● **What you are asked to do**: Look through the records below for the line holding "Educational Outreach, to". Write it out exactly, with each following line through the line holding "Although we expect".

⟨

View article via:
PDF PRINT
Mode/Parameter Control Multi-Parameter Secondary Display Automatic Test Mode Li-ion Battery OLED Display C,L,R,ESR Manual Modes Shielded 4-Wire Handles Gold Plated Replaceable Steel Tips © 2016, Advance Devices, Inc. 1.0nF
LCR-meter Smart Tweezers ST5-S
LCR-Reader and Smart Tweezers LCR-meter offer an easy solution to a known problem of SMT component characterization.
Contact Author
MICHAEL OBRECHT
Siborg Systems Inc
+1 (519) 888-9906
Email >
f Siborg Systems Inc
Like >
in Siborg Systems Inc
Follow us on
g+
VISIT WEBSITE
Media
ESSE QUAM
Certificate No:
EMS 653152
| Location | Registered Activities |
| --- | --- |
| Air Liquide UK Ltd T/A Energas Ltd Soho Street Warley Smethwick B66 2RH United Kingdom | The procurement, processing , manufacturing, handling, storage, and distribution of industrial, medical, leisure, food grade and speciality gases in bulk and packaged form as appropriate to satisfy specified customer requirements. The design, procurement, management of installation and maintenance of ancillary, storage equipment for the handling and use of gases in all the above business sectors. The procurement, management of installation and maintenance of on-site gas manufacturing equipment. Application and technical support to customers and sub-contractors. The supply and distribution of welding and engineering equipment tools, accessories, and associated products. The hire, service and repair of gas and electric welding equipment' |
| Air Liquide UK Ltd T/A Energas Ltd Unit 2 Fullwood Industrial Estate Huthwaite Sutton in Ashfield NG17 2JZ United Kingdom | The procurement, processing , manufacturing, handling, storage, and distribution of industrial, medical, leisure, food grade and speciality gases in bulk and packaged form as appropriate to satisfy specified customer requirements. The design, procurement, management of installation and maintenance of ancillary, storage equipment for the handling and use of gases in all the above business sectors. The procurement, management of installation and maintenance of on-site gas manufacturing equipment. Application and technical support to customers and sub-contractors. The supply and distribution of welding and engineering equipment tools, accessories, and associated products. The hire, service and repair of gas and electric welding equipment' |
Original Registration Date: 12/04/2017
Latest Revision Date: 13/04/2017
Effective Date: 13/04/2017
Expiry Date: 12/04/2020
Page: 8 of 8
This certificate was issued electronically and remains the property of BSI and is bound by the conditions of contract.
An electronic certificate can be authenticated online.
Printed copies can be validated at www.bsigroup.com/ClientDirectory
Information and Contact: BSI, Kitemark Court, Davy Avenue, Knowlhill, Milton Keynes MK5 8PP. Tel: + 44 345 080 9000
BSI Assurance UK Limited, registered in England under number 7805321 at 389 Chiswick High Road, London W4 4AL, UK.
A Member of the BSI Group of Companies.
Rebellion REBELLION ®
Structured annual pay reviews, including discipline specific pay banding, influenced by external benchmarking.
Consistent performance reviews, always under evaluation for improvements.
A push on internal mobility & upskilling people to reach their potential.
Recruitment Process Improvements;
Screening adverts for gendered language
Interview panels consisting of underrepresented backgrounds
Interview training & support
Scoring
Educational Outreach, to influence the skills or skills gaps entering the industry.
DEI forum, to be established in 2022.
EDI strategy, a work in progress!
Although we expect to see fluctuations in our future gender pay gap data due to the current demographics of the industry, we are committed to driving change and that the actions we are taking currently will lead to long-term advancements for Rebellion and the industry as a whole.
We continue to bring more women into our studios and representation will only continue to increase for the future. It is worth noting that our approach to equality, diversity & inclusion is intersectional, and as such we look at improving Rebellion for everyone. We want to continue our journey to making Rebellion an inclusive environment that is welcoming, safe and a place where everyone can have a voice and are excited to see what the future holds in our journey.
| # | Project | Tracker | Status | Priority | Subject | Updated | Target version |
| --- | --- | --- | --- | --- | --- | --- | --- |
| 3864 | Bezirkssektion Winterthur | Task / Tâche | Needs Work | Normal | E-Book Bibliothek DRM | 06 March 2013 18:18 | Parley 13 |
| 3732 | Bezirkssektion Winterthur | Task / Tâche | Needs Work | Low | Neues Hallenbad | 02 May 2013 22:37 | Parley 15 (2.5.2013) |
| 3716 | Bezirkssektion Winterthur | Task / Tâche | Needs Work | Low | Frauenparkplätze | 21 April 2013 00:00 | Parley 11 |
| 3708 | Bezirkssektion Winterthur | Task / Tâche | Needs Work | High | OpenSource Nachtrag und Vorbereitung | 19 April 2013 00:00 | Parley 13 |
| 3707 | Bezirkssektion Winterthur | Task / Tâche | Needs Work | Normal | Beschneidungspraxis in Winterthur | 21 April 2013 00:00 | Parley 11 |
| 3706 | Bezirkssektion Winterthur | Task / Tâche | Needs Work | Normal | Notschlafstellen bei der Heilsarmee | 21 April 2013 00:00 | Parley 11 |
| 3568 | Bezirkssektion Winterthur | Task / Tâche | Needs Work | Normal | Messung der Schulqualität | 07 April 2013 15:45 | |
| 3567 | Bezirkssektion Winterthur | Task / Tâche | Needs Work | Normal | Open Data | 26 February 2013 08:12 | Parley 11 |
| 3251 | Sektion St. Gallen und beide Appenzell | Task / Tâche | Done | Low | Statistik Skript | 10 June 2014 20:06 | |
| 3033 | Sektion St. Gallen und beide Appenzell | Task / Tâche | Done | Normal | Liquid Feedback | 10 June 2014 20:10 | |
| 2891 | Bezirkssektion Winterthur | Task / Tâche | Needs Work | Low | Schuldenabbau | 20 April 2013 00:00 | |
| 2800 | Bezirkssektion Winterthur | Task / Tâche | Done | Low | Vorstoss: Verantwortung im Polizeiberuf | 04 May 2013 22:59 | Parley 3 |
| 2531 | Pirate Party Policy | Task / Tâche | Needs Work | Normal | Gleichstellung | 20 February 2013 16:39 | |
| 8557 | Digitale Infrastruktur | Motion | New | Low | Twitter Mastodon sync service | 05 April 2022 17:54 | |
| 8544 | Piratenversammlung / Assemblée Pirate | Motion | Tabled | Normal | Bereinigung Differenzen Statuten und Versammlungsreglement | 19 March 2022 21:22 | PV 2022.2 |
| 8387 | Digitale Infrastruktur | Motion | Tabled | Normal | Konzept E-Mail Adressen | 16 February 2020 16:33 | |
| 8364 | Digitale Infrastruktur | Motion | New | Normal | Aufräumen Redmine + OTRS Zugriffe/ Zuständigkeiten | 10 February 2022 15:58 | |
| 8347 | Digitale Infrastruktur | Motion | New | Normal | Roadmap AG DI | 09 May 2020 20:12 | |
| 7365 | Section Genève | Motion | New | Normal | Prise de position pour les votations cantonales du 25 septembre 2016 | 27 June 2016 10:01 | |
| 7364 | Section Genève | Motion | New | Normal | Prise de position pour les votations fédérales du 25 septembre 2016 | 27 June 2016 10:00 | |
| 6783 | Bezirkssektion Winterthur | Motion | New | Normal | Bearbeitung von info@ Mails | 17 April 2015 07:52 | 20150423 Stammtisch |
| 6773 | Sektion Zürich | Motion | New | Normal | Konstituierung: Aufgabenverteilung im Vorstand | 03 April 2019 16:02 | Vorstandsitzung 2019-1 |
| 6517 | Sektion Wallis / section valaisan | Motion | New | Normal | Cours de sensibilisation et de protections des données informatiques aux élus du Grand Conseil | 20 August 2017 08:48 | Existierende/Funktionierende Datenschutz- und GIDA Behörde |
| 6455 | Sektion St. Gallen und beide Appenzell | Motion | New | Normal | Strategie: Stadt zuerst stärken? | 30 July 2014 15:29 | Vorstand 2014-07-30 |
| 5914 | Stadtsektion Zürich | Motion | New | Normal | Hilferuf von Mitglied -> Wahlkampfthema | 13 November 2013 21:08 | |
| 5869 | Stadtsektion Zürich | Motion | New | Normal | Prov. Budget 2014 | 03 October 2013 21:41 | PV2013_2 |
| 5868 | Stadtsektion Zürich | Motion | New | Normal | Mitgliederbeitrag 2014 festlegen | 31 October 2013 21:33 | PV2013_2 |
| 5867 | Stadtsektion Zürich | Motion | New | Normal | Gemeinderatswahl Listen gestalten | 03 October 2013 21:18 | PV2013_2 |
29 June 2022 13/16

⟩

● **Worked solution**:
Educational Outreach, to influence the skills or skills gaps entering the industry.
DEI forum, to be established in 2022.
EDI strategy, a work in progress!
Although we expect to see fluctuations in our future gender pay gap data due to the current demographics of the industry, we are committed to driving change and that the actions we are taking currently will lead to long-term advancements for Rebellion and the industry as a whole.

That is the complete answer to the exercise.